As the mostly two-person scenes (replete with Pinteresque pauses) move backward in time, we see Jerry and Emma in 1975 break up and give up the flat they took together for their afternoon trysts, a crucial falling-out between Emma and Robert in Venice in 1973, the follow-up lunch between Robert and Jerry the same summer (with Nico Grelli providing comic relief as the waiter), Jerry and Emma’s attempts in 1971 to make the flat a home and, finally, their meeting at a party at Robert and Emma’s house in 1968.
The key change Booth has made is to age the characters. When the play begins in 1977, Pinter’s stage directions list Jerry and Robert as 40 and Emma as 38, so by the end in 1968, they are barely out of their 20s. At Goodman, the actors are roughly two decades older.
For most of the play, this makes the stakes higher. The characters’ dissatisfaction with their lives rings truer because the possibilities for change are becoming narrower. When Robert rants about his hatred for the modern novel, it’s easy to believe him, even though we know something else is on his mind. The lack of passion that pervades Jerry and Emma’s afternoon meetings seems real if we view them as older rather than in their prime. Responsibilities weigh heavily on everyone.

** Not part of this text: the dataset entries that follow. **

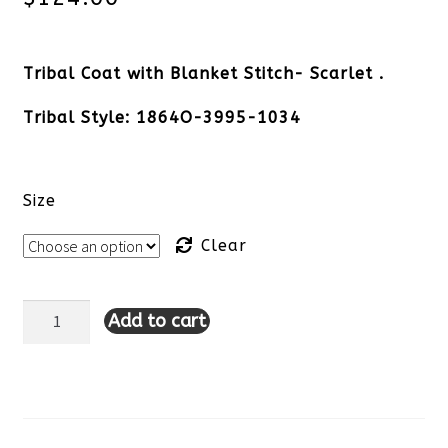
Tribal Coat with Blanket Stitch- Scarlet .
Tribal Style: 1864O-3995-1034
Size
Clear
Add to cart
Tribal
Coat
with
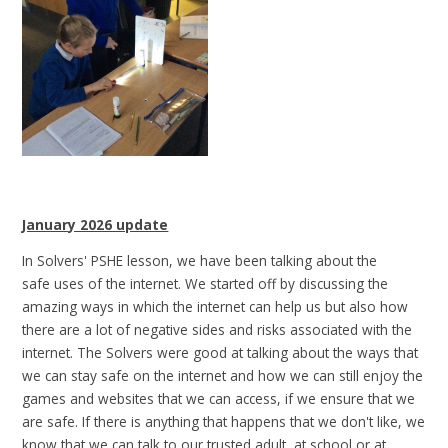
January 2026 update
In Solvers' PSHE lesson, we have been talking about the
safe uses of the internet. We started off by discussing the
amazing ways in which the internet can help us but also how
there are a lot of negative sides and risks associated with the
internet. The Solvers were good at talking about the ways that
we can stay safe on the internet and how we can still enjoy the
games and websites that we can access, if we ensure that we
are safe. If there is anything that happens that we don't like, we
know that we can talk to our trusted adult, at school or at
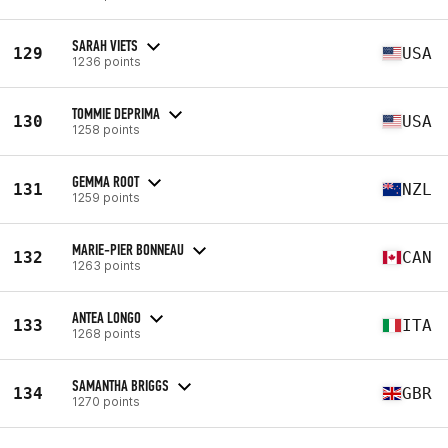
SARAH VIETS
129
USA
1236 points
TOMMIE DEPRIMA
130
USA
1258 points
GEMMA ROOT
131
NZL
1259 points
MARIE-PIER BONNEAU
132
CAN
1263 points
ANTEA LONGO
133
ITA
1268 points
SAMANTHA BRIGGS
134
GBR
1270 points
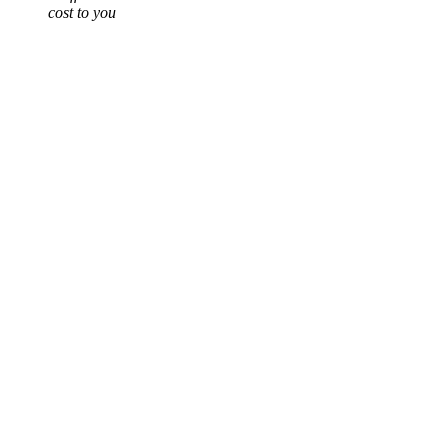
cost to you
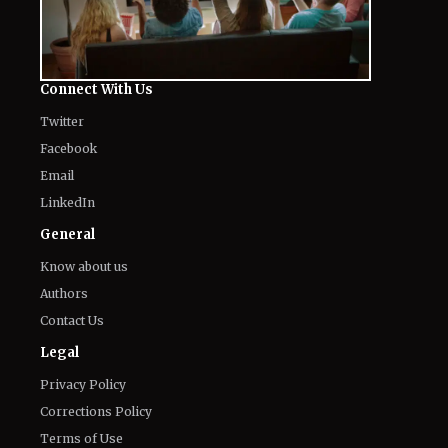
Kit Connor’s Net Worth in 2026: How
'Heartstopper' Star Built His Fortune
August 7, 2026
Fans Gross Out at Possible Hugh
Jackman and Sadie Sink Romance in
Marvel's 'X-Men'
August 7, 2026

The catch is that the last scene doesn’t work. The drunken Jerry’s attempts at seducing Emma by declaring he should have “had” her in her “white” wedding dress before her wedding and then professing his passion: “I’m crazy about you. Can’t you see? These words I’m using, they’ve never been said before,” might be merely laughable in a man of 30, but in one who is about 50, they’re creepy stalker talk that would make any sensible woman cringe.
The truth is that these are very unhappy characters and not at all likable. Barford’s brilliantly acted Robert is a manipulative, mean-spirited piece of work who seethes with sarcasm that his victim Jerry doesn’t even understand, though his wife Emma, whom he admits to hitting a few times, certainly does.

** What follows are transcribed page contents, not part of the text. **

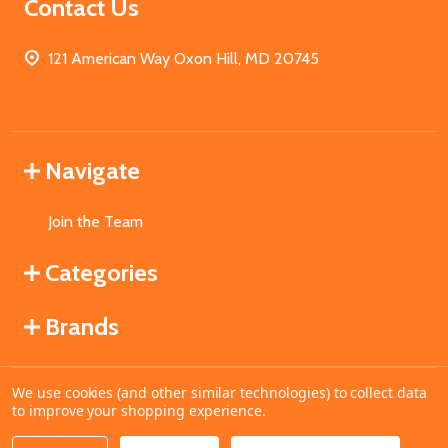
Contact Us
121 American Way Oxon Hill, MD 20745
Navigate
Join the Team
Categories
Brands
We use cookies (and other similar technologies) to collect data
©
2026
MahoganyBooks.
to improve your shopping experience.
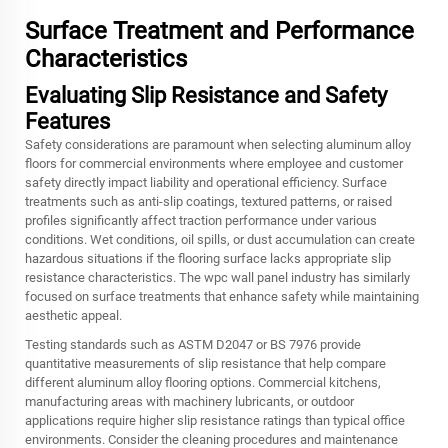
Surface Treatment and Performance
Characteristics
Evaluating Slip Resistance and Safety
Features
Safety considerations are paramount when selecting aluminum alloy
floors for commercial environments where employee and customer
safety directly impact liability and operational efficiency. Surface
treatments such as anti-slip coatings, textured patterns, or raised
profiles significantly affect traction performance under various
conditions. Wet conditions, oil spills, or dust accumulation can create
hazardous situations if the flooring surface lacks appropriate slip
resistance characteristics. The wpc wall panel industry has similarly
focused on surface treatments that enhance safety while maintaining
aesthetic appeal.
Testing standards such as ASTM D2047 or BS 7976 provide
quantitative measurements of slip resistance that help compare
different aluminum alloy flooring options. Commercial kitchens,
manufacturing areas with machinery lubricants, or outdoor
applications require higher slip resistance ratings than typical office
environments. Consider the cleaning procedures and maintenance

The play is as much — or more — about the ruin of the men’s friendship than the love affair, and Leonard’s Jerry is the comparative innocent. He always seems uneasy and fidgets restlessly, often not knowing how to react to Robert, who is higher up in the publishing hierarchy. Even when he’s talking about his unseen doctor-wife Judith, he seems uncomfortable.
Hunt’s Emma comes across as cool as a cucumber. Even at her most open, in the early days of the affair, she’s surprisingly unemotional, guarded and never really lets loose.

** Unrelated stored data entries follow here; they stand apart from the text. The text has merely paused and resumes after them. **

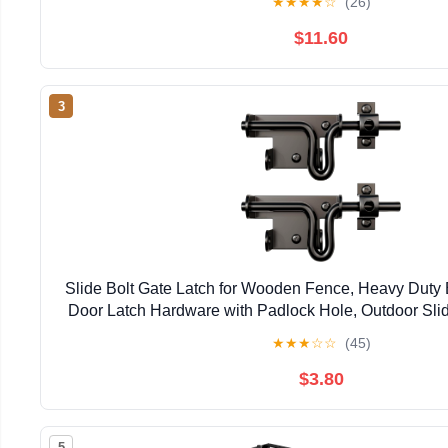
★
★
★
★
☆
(26)
$11.60
3
Slide Bolt Gate Latch for Wooden Fence, Heavy Duty 
Door Latch Hardware with Padlock Hole, Outdoor Slid
Shed, Wooden Fences, Barn, Yard, Vinyl 
★
★
★
☆
☆
(45)
$3.80
5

One of the techniques Pinter uses is to introduce key images that keep cropping up throughout the play with different nuances. These include Jerry’s memory of tossing Emma and Robert’s daughter in the air when she was a toddler, details about the lover’s flat like the lace tablecloth Emma bought for it in Venice and anecdotes about a writer named Casey who may or may not be Emma’s current lover.
Neil Patel’s set design gives visual expression to these memories with opaque moving screens bearing Rasean Davonte Johnson’s grainy projections presumably of scenes from the characters’ lives (though some of them could be clearer). In the background are suggestions of the lovers’ flat with a central bed upstage, while downstage are a couple of period orange armchairs and a table. Xavier Pierce’s lighting casts a fuzzy glow, while Rob Milburn and Michael Bodeen’s music creates the mood. Linda Roethke’s costumes show the shifts in time and the characters’ ages with subtlety.
“Betrayal,” which already has been extended twice, is definitely worth seeing for its complexity and the cast. Just don’t expect too much.